--- READING TEXT Enclosed Below ---

5. As this is a Cart claim, it must satisfy the test set out by the Supreme Court in that case (and subsequent case law). There must be an arguable case that the Upper Tribunal’s decision to refuse permission to appeal and the First-tier Tribunal decision being appealed are wrong in law. If that is established then the claim must either raise an important point of principle or practice or, alternatively, there must be some other compelling reason to hear it.

6. There are two grounds advanced that are interconnected. The first is that Upper Tribunal committed a fundamental breach of natural justice by failing to address the second ground advanced before it, namely that the First-tier Tribunal committed a fundamental breach of natural justice by not treating the evidence of RG and the fourth claimant, KG in accordance with the Presidential Guidance. That guidance relates to the identification of vulnerability and the need to express how any identified vulnerability has been treated when assessing the vulnerable witness’ evidence. Naturally, this touches on many cases on credibility, which then contributes to the overall outcome. The second ground is the same point but aimed directly at the First-tier Tribunal.

7. The Upper Tribunal decision characterised the appeal grounds as a “vigorously expressed disagreement with findings of fact and credibility by the First-tier Judge”. It went on to state that the grounds did not reach the high standard of showing the “the Judge’s assessment of fact and credibility” was plainly wrong or rationally insupportable. Rather, the conclusions were considered to have been “properly, intelligibly and adequately reasoned”.

8. Intrinsic in this assessment of the First-tier Tribunal decision is consideration of whether, when assessed in the round, the absence of a direct reference to the application of the Presidential Guidance indicates such a flaw in the procedure as to amount to a breach of natural justice. The grounds advanced before the Upper Tribunal (and the First-tier Tribunal when considering the Claimants’ application for permission to appeal) were long and detailed. The specific ground in respect of the Presidential Guidance appears at paragraph 2 of 7 and asserts “a lack of due regard” to the Presidential Guidance. It was not asserted in that ground that there had been a breach of natural justice.

--- End of Enclosed READING TEXT ---

From the Cart claim passage, write out word for word the section that starts at "5. As this is" and stops after "to hear it.".

--- MATERIAL SHOWN Enclosed Below ---

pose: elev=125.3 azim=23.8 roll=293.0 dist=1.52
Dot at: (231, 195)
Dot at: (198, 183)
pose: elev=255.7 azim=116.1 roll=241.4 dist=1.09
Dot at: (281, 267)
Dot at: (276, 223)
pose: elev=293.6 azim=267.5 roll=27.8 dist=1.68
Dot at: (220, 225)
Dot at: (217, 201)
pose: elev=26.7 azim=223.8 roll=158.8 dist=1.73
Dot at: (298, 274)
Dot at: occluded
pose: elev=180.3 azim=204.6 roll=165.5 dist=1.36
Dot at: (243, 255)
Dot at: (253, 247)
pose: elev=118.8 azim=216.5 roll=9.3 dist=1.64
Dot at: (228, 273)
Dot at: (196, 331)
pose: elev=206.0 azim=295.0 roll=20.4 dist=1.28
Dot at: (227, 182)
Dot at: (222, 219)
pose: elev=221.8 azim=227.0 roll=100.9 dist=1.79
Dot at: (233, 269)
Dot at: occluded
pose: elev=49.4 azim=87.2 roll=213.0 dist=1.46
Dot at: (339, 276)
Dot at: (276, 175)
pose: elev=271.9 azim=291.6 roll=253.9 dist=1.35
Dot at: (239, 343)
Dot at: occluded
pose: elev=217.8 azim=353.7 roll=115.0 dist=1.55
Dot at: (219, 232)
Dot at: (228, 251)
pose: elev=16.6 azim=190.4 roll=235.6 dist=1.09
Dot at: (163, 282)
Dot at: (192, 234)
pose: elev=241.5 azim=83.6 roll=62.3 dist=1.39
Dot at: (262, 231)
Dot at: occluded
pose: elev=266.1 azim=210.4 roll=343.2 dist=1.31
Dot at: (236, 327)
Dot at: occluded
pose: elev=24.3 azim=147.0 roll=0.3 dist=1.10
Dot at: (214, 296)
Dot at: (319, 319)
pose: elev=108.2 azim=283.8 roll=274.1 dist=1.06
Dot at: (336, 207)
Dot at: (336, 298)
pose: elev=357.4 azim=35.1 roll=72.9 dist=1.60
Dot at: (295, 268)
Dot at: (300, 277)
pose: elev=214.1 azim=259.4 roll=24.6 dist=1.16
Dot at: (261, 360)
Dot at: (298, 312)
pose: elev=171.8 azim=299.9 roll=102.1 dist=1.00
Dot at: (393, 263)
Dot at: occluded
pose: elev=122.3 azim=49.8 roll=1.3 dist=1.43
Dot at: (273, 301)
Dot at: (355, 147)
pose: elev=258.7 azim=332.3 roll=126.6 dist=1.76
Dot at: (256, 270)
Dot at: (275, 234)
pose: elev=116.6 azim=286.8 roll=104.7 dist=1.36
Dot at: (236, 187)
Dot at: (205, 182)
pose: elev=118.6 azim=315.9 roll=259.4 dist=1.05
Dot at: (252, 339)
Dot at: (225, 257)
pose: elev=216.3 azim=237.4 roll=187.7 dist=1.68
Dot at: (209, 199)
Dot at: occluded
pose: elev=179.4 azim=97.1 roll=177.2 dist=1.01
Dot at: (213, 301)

--- End of Enclosed MATERIAL SHOWN ---

YOUR SOLUTION |
5. As this is a Cart claim, it must satisfy the test set out by the Supreme Court in that case (and subsequent case law). There must be an arguable case that the Upper Tribunal’s decision to refuse permission to appeal and the First-tier Tribunal decision being appealed are wrong in law. If that is established then the claim must either raise an important point of principle or practice or, alternatively, there must be some other compelling reason to hear it.